Leave the pictures out, and repeat exactly each line from the one that holds "wiodących ubezpieczycieli na świecie." through the final line of the entries below.

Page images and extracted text
○ ○ ○
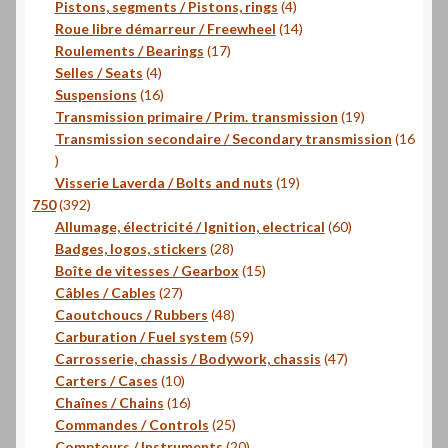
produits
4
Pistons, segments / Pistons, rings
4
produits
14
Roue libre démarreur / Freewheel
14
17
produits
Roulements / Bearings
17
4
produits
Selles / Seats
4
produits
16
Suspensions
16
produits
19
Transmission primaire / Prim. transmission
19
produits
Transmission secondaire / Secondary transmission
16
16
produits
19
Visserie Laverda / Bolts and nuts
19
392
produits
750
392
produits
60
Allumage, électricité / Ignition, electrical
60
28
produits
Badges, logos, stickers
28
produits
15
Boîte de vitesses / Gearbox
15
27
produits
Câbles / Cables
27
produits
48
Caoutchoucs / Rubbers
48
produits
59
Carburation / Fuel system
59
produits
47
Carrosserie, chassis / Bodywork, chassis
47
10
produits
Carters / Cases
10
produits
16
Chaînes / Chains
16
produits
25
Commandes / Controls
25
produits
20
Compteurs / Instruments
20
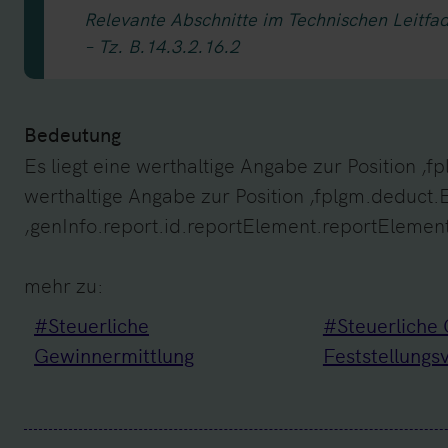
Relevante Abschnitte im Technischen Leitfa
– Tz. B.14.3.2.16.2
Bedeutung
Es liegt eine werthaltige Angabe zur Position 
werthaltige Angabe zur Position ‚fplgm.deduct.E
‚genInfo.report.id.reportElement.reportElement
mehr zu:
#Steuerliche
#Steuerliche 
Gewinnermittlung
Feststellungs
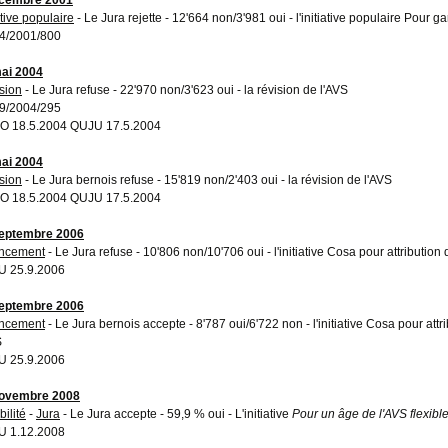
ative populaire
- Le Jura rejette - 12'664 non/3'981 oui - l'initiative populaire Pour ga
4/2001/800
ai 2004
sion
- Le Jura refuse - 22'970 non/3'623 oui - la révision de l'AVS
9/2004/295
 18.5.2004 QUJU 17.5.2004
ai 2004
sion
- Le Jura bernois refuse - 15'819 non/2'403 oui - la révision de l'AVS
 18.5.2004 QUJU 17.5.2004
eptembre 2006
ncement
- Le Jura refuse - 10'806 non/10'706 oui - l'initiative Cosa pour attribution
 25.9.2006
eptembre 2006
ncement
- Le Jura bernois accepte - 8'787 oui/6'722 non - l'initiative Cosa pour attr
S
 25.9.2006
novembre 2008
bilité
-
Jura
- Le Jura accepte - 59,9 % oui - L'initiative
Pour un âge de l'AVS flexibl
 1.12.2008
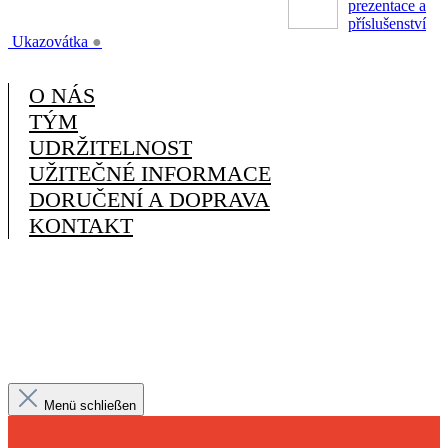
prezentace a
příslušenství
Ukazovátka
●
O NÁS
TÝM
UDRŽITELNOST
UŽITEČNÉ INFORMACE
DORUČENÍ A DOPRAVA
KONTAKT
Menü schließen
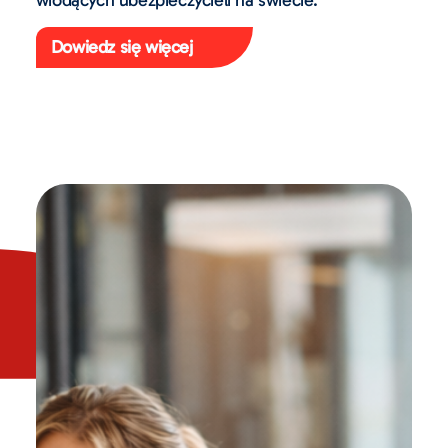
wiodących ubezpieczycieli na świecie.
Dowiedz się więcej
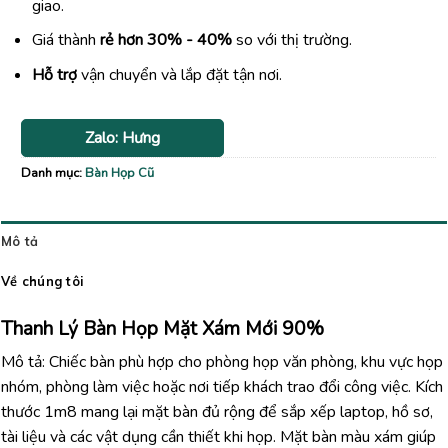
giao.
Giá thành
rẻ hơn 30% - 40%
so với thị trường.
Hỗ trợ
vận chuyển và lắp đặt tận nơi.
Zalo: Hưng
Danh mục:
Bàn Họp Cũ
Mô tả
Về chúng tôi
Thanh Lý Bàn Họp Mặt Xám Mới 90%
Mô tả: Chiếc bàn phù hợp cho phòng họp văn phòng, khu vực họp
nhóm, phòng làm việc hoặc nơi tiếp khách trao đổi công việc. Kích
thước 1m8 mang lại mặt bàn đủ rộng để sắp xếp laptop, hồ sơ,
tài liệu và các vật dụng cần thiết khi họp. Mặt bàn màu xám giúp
○ ○ ○
- **Worked solution**
wiodących ubezpieczycieli na świecie.
Dowiedz się więcej
giao.
Giá thành
rẻ hơn 30% - 40%
so với thị trường.
Hỗ trợ
vận chuyển và lắp đặt tận nơi.
Zalo: Hưng
Danh mục:
Bàn Họp Cũ
Mô tả
Về chúng tôi
Thanh Lý Bàn Họp Mặt Xám Mới 90%
Mô tả: Chiếc bàn phù hợp cho phòng họp văn phòng, khu vực họp
nhóm, phòng làm việc hoặc nơi tiếp khách trao đổi công việc. Kích
thước 1m8 mang lại mặt bàn đủ rộng để sắp xếp laptop, hồ sơ,
tài liệu và các vật dụng cần thiết khi họp. Mặt bàn màu xám giúp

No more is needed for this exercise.